# Rust on Snow



## Alonzo (Feb 7, 2006)

Here is a picture of one of the two birds I shot on Monday the 28th... I really liked the intense rust staining! He had this on his head and on his chest.









Video Sharing at DropShots.com









Video Sharing at DropShots.com

Sorry about the blood spot on the neck!!!! 8)


----------



## h2ofwlr (Feb 6, 2004)

The rust is minerals stains from them grubbing for roots while they are feeding.

:thumb:


----------



## spec101 (Mar 17, 2006)

That is pretty cool but weird


----------



## jb (Feb 8, 2005)

do you guys up north no get them that way? here in mo I have seen tons of them I have been told that they get that from rice fields most have some on the belly and face they come with middle to end of the migration


----------



## Triple B (Mar 9, 2004)

the rust coloration is from the iron in the soils they are feeding in. iron..Fe.... rust..... come on guys figure it out!!! J/k


----------



## 870 XPRS (Mar 12, 2003)

It's not very uncommon, we shoot many birds that are similar to that during the spring.

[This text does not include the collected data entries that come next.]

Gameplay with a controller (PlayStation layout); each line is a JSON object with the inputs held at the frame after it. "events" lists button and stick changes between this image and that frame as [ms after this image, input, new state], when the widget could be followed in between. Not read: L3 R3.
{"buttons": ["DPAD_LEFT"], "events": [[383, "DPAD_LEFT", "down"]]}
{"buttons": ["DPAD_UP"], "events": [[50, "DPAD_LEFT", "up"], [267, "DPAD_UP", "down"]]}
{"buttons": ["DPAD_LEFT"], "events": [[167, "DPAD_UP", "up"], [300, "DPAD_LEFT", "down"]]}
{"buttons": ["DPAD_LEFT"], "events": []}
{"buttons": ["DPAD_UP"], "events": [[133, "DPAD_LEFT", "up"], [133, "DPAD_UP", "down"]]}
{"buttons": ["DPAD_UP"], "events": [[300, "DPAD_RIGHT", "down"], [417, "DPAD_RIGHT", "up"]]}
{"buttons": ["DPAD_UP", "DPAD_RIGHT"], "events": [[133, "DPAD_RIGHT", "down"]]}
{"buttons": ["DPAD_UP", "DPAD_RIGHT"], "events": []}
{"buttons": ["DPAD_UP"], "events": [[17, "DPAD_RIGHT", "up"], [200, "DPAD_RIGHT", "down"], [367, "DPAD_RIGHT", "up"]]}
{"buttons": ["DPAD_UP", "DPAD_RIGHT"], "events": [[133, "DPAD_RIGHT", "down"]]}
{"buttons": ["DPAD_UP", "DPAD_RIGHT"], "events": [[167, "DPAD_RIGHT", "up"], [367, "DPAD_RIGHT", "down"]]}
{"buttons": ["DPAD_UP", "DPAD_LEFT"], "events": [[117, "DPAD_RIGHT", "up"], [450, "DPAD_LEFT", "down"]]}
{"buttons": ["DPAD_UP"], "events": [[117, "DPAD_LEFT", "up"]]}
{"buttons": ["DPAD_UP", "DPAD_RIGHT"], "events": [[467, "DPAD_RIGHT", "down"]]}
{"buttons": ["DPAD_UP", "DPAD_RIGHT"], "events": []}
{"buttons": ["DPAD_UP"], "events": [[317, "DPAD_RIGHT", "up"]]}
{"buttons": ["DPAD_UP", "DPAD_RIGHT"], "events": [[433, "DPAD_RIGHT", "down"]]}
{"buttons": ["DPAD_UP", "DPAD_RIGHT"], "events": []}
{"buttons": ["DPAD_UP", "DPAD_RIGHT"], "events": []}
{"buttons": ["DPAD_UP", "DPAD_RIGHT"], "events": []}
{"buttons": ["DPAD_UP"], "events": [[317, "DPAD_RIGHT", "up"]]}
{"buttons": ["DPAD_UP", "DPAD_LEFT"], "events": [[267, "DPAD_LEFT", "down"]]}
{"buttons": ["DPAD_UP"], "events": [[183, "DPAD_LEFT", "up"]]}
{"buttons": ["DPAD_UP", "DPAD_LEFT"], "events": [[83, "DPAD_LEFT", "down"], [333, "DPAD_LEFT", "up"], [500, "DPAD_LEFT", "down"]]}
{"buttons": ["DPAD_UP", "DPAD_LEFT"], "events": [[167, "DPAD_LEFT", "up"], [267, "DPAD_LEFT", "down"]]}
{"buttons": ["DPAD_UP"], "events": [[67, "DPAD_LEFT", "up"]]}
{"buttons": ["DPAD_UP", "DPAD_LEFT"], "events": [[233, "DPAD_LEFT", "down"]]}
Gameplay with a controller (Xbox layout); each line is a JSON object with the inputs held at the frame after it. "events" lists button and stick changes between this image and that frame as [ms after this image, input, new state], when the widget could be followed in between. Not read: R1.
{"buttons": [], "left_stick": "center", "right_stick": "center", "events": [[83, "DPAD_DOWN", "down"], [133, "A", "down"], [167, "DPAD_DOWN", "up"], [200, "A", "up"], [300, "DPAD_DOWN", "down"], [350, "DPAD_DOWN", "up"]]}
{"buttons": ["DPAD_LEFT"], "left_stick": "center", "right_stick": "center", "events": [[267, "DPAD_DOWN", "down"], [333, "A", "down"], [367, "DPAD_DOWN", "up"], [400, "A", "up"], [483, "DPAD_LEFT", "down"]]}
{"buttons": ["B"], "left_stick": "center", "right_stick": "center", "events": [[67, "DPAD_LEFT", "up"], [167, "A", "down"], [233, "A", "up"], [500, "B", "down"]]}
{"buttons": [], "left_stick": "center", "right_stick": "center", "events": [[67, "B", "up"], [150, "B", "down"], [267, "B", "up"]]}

I am not an expert by no means an don't take me as one, but the best explaination is a bird t hat has been in the rice fields and has has been feeding such a field....the rice fields in the southern U.S. are rich in Iron.


----------



## jb (Feb 8, 2005)

Sounds like to me that it has been decided


----------



## USAlx50 (Nov 30, 2004)

I dont know much about SOB's but i heard thats from the iron in the rice feilds when their eating :wink:


----------



## eaglehead6 (Nov 6, 2005)

I have never actually seen this on any snows that i have shot , however i watched a show that was filmed in Que. Canada and almost every snow goose that was shot had this coloring on it's head and cheeks. Everyone is right it is iron that colars the bird like this, in Que. it is something that is seen often however in other parts of Canada not so much if at all. I someday would like to get one and have it stuffed it definatley adds a unique look to the white snow goose. If given the chance i ussuallly shoot the blues. You have a unique bird there good shooting.


----------



## Westside snows (Feb 9, 2006)

you are all correct I found this doing some research...
Snow geese in the Skagit-Fraser estuaries are dependent upon intertidal marsh vegetation dominated by three-square bulrush (Scirpus americanus). In addition, snow geese are also dependent upon diked agricultural fields, primarily using cover crops such as winter wheat and pasture areas. Recently, they have also begun using barley fields left for other wintering waterfowl. Researchers on Wrangel Island have been able to identify those birds wintering in the Skagit-Fraser areas by the red facial staining caused by minerals in the tidal marshes of these areas. This staining is missing on the birds wintering in other areas. All the snow geese I have shot out here in Washington have some staining it is quit common out here...Also I have shot a few ducks with the same type of staining on there bellys


----------



## Bird_Killer09 (Mar 8, 2006)

I am a taxidermist, and i have don e several geese for other people, most all of them have the staining, it will come out with rust remover during the mounting, but some people choose to leave it


----------



## duckslayer_10 (Feb 14, 2006)

done several geese for other people huh bird killer09 haha
:sniper: take um


----------